Your task: Report every line of the data that includes "possibilité".

Records contained in a dataset
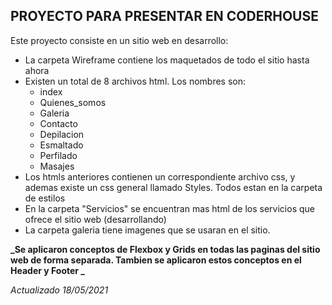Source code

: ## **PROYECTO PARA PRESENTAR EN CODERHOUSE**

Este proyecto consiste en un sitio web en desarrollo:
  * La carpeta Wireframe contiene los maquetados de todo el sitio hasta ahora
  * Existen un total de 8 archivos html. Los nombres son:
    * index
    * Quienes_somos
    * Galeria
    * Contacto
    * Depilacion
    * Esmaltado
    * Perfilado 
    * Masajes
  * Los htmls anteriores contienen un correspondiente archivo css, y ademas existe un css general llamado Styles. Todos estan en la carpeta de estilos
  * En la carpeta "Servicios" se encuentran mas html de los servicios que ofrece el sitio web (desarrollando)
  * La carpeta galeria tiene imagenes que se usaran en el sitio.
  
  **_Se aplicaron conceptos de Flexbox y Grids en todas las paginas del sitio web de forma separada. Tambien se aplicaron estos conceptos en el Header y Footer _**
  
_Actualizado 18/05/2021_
* * *
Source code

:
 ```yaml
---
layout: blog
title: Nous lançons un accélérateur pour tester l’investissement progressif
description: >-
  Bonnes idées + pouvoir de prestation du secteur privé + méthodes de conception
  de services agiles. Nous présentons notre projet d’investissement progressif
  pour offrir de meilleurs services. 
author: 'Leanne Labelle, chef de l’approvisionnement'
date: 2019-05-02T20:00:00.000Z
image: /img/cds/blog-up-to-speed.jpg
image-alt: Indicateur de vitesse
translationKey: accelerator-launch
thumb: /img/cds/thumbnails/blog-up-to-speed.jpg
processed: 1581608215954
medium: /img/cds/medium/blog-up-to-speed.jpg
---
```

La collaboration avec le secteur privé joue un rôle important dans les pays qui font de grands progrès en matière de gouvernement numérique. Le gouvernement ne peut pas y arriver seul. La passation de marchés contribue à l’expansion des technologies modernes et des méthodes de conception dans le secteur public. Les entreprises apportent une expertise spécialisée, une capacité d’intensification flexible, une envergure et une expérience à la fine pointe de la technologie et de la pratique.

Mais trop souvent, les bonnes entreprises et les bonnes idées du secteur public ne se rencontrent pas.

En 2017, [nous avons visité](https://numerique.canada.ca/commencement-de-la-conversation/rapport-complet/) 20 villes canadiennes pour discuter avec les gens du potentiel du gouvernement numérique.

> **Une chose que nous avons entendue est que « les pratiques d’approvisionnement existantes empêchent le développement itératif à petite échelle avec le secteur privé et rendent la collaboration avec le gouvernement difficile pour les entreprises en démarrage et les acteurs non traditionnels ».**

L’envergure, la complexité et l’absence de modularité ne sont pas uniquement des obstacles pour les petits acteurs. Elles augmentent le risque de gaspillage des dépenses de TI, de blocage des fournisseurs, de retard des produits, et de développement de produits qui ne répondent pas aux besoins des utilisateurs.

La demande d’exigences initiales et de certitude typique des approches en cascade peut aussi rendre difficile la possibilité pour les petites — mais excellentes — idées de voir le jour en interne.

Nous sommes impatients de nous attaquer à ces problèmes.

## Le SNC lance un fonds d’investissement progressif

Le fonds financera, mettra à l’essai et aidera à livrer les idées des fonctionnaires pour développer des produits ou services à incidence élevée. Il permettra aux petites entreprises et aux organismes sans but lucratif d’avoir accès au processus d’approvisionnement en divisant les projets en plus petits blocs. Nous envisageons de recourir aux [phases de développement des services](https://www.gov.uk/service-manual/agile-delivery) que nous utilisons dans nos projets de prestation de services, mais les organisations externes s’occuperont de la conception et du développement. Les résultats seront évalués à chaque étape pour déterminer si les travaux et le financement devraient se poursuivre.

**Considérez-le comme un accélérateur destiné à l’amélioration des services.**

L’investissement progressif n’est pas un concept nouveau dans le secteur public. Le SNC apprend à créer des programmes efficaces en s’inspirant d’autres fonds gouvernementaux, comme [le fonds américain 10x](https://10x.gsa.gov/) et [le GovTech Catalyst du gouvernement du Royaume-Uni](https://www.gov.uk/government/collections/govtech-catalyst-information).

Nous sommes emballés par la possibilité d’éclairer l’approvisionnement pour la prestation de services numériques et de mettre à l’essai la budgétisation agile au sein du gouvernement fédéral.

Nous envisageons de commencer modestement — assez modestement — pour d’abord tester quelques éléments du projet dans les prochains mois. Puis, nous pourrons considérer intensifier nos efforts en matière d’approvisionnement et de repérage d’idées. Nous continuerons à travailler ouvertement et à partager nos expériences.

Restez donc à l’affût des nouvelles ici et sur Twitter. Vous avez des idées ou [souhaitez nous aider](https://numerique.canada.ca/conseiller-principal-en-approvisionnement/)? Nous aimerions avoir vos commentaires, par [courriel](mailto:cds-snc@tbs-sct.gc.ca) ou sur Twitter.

Response to the exercise:
La demande d’exigences initiales et de certitude typique des approches en cascade peut aussi rendre difficile la possibilité pour les petites — mais excellentes — idées de voir le jour en interne.
Nous sommes emballés par la possibilité d’éclairer l’approvisionnement pour la prestation de services numériques et de mettre à l’essai la budgétisation agile au sein du gouvernement fédéral.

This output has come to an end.